Dans un rapport couvrant le dernier trimestre 2025, le Google Threat Intelligence Group (GTIG) tire la sonnette d’alarme pour le modèle d’IA Gemini. Il met en lumière des menaces distinctes : une vague d’attaques visant à dérober la technologie, l’intégration de Gemini pour du cyberespionnage et dans l’arsenal des cybercriminels.
Un vol de propriété intellectuelle par distillation
Google a identifié une augmentation significative des attaques par distillation, également connues sous le nom d’extraction de modèle.
Cette technique, décrite comme une forme de vol de propriété intellectuelle, consiste à sonder systématiquement un modèle d’IA via son accès légitime, par exemple une API, pour en extraire les processus de raisonnement internes et la logique sous-jacente.

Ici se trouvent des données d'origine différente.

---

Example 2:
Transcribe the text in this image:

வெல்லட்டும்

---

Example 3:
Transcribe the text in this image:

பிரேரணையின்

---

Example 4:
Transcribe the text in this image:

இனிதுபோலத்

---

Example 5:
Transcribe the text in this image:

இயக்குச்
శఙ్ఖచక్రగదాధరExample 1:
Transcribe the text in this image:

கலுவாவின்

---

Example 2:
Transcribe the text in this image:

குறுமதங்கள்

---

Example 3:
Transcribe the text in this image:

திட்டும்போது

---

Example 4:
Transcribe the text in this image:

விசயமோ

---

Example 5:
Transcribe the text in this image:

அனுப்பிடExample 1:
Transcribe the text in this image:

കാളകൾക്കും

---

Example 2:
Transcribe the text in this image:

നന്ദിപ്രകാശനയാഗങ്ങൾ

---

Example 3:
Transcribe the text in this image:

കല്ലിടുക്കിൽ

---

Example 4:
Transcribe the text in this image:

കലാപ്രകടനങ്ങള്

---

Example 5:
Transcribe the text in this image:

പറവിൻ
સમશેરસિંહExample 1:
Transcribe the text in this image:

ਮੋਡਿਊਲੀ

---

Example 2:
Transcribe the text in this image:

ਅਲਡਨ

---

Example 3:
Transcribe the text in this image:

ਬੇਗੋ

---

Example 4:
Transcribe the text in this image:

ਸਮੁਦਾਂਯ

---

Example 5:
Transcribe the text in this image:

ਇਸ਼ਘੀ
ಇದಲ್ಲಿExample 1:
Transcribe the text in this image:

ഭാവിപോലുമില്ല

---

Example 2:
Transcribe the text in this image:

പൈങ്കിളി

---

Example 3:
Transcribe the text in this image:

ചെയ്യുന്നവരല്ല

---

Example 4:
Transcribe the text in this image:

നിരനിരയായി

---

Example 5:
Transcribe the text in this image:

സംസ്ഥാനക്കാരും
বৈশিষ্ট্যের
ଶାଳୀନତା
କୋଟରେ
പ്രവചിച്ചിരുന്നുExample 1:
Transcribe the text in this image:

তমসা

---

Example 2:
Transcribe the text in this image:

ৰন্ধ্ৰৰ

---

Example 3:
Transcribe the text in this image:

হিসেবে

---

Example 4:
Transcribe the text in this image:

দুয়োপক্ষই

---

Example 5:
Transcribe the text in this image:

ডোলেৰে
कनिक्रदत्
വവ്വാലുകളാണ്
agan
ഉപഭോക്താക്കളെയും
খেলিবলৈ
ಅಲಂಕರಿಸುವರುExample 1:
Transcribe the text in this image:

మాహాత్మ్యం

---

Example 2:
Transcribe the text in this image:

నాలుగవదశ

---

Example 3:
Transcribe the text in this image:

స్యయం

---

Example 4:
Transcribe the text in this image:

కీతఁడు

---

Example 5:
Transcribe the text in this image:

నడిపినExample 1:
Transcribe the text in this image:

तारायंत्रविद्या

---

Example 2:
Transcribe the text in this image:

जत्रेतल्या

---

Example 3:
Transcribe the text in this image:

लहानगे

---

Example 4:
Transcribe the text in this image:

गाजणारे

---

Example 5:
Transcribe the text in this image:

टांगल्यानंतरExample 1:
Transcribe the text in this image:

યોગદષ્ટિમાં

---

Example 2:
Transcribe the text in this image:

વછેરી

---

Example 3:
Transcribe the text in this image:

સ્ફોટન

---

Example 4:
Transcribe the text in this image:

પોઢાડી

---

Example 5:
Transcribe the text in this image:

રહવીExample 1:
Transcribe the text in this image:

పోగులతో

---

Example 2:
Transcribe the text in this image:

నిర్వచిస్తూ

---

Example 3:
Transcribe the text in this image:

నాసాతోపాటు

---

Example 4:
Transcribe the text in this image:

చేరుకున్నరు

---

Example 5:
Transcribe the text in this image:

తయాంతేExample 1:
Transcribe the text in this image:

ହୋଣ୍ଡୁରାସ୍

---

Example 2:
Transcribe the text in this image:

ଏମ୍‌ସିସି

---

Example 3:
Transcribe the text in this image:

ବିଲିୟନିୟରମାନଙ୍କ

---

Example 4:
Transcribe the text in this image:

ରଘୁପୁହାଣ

L’objectif final est de transférer cette connaissance à un nouveau modèle » étudiant « , permettant ainsi d’accélérer son développement à moindre coût. Une campagne particulièrement agressive a été déjouée, impliquant plus de 100 000 requêtes dans diverses langues, dans le but de répliquer les capacités de raisonnement de Gemini.

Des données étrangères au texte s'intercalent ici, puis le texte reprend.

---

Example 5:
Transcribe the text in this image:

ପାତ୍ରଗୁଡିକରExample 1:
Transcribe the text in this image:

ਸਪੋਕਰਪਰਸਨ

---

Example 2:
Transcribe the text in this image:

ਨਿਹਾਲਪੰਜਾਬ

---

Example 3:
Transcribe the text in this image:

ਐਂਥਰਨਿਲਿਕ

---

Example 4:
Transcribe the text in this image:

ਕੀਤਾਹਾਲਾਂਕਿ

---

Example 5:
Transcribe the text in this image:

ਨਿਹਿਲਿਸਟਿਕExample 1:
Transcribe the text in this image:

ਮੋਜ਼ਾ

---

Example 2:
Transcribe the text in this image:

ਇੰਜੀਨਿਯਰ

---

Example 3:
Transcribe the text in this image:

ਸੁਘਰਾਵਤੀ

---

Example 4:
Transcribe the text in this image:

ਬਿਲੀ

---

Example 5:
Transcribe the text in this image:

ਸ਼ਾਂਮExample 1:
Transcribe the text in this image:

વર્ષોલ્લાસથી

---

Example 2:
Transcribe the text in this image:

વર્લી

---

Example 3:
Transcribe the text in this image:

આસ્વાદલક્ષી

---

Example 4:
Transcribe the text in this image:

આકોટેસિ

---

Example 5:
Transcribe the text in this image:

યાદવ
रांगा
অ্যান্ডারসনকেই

Des groupes étatiques exploitent Gemini
Le rapport détaille comment des groupes de cybermenaces étatiques, notamment affiliés à la Chine (APT31), l’Iran (APT42) et la Corée du Nord (UNC2970), instrumentalisent Gemini.
L’IA sert de » multiplicateur de force stratégique » pour optimiser la phase de reconnaissance d’une attaque, la génération de campagnes de phishing personnalisées, la traduction, ou encore le développement et le débogage d’outils malveillants.
Le groupe APT31 a été observé utilisant Gemini avec une personnalité d’expert en cybersécurité pour automatiser l’analyse de vulnérabilités. Cette approche lui a permis de générer des plans de test ciblés contre des organisations américaines spécifiques.
Au-delà de l’espionnage, des malwares basés sur l’IA
Les cybercriminels ne se contentent pas d’utiliser l’IA comme un simple assistant, ils expérimentent également son intégration directe dans leurs malwares.
Le rapport cite le cas de HONESTCUE, un framework qui interroge l’API de Gemini pour générer à la volée le code C# de sa charge utile secondaire, qui est ensuite compilée et exécutée directement en mémoire.
Un autre exemple est le kit de phishing COINBAIT, dont le développement a été accéléré par des outils IA de génération de code. Il usurpe l’identité de plateformes de cryptomonnaies afin de recueillir des identifiants.